Set task 1:
In the passage about the emerging church, what label does Kimball use for himself?
Set task 2:
Reproduce word for word the portion of the passage about the emerging church between "One thing is" and "least the details.", inclusive.

The five authors of “Listening” seem to represent a broad spectrum of approaches to doctrine, theology, scripture, authority in general, worship and interactions with culture.  At opposite ends (at least on some major issues of concern to both) are Mark Driscoll and Doug Pagitt.  Clearly Driscoll considers Pagitt too liberal and Pagitt is uncomfortable with what he seems to regard as a fundamentalist streak in Driscoll.  (I have heard that Driscoll has since disassociated himself from the ECM, but that only raises the question whether someone can do that definitively or whether they are still emergent even if they reject the label and much of the rest of the movement.  Driscoll, for example, seems to be in quite a bit of sympathy with Kimball who is, by all accounts, an influential ECM pastor and author.)  Between then are Kimball, who calls himself a “conservative evangelical” while distancing himself from much that goes under that label, and John Burke, who clearly is evangelical in his sympathies even if he doesn’t like much that people associate with the evangelical movement in America.  Karen Ward is difficult to describe; she regards herself as part of the so-called mainline of Protestant life and yet also pushes the envelope on matters of church life and leadership as well as worship and even theology.

One thing is obvious from the “Listening” dialogue.  These five authors, chosen because editor Webber and publisher Zondervan consider them representative of the diversity of the ECM, have some things in common in terms of core interests, concerns, ideals, values and commitments but also diverge from each other quite a bit on at least the details.

Record extracts:
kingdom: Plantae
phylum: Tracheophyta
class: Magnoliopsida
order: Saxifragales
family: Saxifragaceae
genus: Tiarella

Full response 1:
He calls himself a "conservative evangelical."

Full response 2:
One thing is obvious from the “Listening” dialogue.  These five authors, chosen because editor Webber and publisher Zondervan consider them representative of the diversity of the ECM, have some things in common in terms of core interests, concerns, ideals, values and commitments but also diverge from each other quite a bit on at least the details.